What’s remarkable to me about Romney’s flip flop problem is that he and the right fostered it together, with absolutely no help from Democrats.
This is a little bit meta, so bear with me. I’m not talking about Romney’s actual substantive history of holding wildly inconsistent policy views. I’m talking about the perennial campaign ritual of candidates defining themselves and being defined by their opponents.
It’s not that Democrats never have fun with Romney’s…conviction deficit. But watch President Obama’s ads. Listen to him on the stump. Romney’s flip flops just aren’t a major part of his pitch. That’s a deliberate choice. Chicago decided to make this election about contrast, and they don’t have a huge incentive to convince voters that Romney might secretly be more liberal than he claimed during the primary.
To me, that’s where comparisons between Kerry in 2004 and Romney in 2012 break down. Kerry’s political problem with flip flopping was less about inconsistencies in his positions than it was about a concerted GOP effort to paint him as a man without a core.
What Romney’s dealing with is entirely different. If anything, Obama is painting Romney as an agent of a true-believing conservative movement who said he’d veto the DREAM Act, wants to privatize Medicare, and should be taken at his word.
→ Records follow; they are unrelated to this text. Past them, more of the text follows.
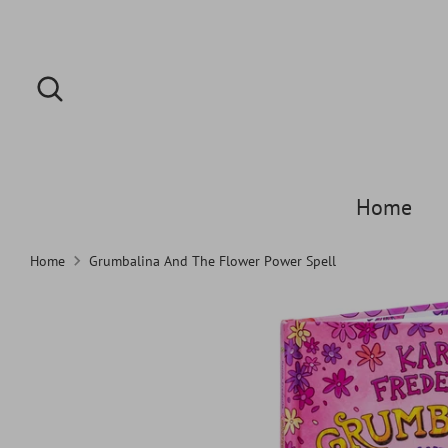
Skip
to
content
Search
Search
our
store
Home
Home
Grumbalina And The Flower Power Spell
Romney’s running into trouble with conservatives who (probably correctly) don’t see him that way at all.
If the right weren’t so suspicious of him, he’d have wide berth to appeal to less conservative constituencies. Part of his problem is that the demands of appealing to the GOP base required Romney to take absolutist positions that are basically impossible to walk away from. But a bigger part is that they don’t trust him to return to the conservative course if he veers off of it during the general election. And they’re erecting barriers on his left so that he can’t even try.